The Home for Bewildered Beasts of Legend

A cluttered but warmly lit office. Whiteboards covered in post-its, a tangle of cables, a dog asleep under the desk. Someone has written WHERE IS THE ASSET REGISTER in red marker and circled it three times.

You are the first dedicated IT architect this place has ever had. Congratulations.

The organisation runs on goodwill, donor data, and a patchwork of tools acquired over the years by people who meant well and moved on. There are integrations nobody fully understands, a CRM that predates three governance cycles, and a Microsoft 365 tenant configured by whoever was available at the time. The volunteers are enthusiastic. The budget is not.

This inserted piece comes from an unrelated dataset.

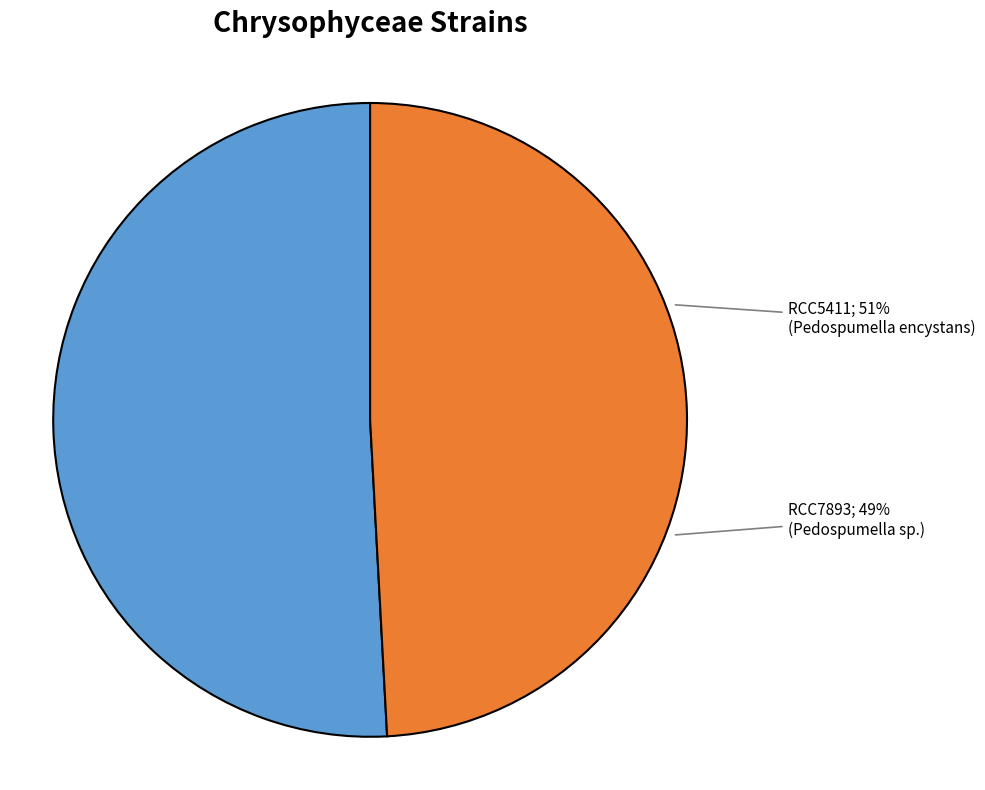

Which has a higher value, RCC7893 or RCC5411?

RCC5411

The stakes are real: 200,000 members, donors and supporters whose data you now help steward.

There is no SIEM. There is no security team. There is you, a mandate to do something about architecture and security, and a calendar already full of stakeholder meetings.

This section is for that situation: building a security foundation in a mid-sized non-profit, not from the top down, but from the ground up. Somewhere between a startup and an enterprise .

Not covered: audit compliance

The goal here is not a checkbox. ISO 27001 exists and may eventually be relevant, but a freshly hired architect in a resource-constrained non-profit does not start there. The goal is to reduce actual risk for actual people and animals: the care workers, the volunteers, the 200,000 members and donors whose trust funds your mission.

Evidence for auditors accumulates as a side effect of doing the work properly. Purple crossroads mark where the work intersects with frameworks, but the motive is protection, not compliance theatre.